The undrained behaviour of over-consolidated clay subjected to pure rotation of principal stress directions

Abstract

Foundation soil of offshore structures may be subjected to various non-proportional cyclic loadings, such as wave loading, tide loading and earthquake loading. The consolidation state may affect the undrained behaviour of clay under pure rotation of principal stress directions. A series of cyclic undrained torsional tests were performed on normally and over consolidated clay subjected to pure rotation of principal stress directions at constant deviatoric stress conditions. The effects of over consolidation ratio (OCR) on the excess pore water pressure, stress-strain loop, stiffness and non-coaxial behaviour of the clay were analyzed under different deviatoric stresses and intermediate principal stress coefficients (b values). The results indicate that owing to the pure principal stress rotation alone, strain and excess pore water pressure accumulated in samples and the accumulation is affected by OCRs, deviatoric stress amplitudes and b values. Negative excess pore water pressure and stress dilatancy can be observed in over consolidated clay. Compared with shear stiffness, the normal differential stiffness experiences greater degradation under the pure rotation of principal stress. The shear stiffness of over consolidated clay may show an increase with loading cycles, while the normal differential stiffness degrades at low deviatoric stress value.
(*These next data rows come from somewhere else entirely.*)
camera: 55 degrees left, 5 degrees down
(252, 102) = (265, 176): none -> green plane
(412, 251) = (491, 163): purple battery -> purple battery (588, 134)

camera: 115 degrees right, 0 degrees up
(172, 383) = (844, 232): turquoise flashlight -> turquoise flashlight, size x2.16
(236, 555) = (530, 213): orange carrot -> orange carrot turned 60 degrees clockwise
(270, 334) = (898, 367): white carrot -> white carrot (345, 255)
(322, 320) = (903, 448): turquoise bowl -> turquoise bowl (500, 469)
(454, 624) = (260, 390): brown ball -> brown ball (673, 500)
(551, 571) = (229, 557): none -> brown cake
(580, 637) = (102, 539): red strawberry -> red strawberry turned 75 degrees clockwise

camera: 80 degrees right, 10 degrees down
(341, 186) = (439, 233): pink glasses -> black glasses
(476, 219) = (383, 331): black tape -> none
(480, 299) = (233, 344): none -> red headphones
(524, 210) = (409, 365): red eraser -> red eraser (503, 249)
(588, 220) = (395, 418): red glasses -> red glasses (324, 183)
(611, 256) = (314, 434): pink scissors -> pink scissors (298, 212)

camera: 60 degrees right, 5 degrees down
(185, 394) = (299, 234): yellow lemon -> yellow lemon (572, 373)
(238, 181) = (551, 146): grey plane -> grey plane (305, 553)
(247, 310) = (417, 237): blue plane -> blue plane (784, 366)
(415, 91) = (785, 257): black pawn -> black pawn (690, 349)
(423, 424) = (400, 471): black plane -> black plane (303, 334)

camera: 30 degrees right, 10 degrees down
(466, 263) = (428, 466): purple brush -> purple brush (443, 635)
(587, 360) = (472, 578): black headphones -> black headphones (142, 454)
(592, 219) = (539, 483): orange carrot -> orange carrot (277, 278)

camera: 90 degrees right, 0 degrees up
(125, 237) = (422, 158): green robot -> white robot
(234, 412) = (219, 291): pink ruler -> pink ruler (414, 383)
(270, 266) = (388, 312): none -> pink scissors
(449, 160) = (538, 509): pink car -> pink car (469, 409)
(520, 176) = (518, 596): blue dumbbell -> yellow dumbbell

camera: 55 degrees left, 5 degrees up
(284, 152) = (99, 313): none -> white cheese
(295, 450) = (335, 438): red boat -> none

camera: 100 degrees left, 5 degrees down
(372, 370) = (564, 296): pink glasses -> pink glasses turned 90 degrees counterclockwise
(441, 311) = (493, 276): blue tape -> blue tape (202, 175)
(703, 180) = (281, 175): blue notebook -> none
Over consolidated clay shows non-coaxial behaviour and the greater the OCR values or the smaller the deviatoric stress, the larger the non-coaxial angle. The effects of b values on the non-coaxial behaviour of over consolidated clay are also observed. HIGHLIGHTS Over-consolidated clay subjected to pure rotation of principal stress. The effects of OCR, deviatoric stress and b value were analyzed. Negative EPWP and stress dilatancy were observed in over consolidated clay. The greater the OCR, the larger the non-coaxial angle.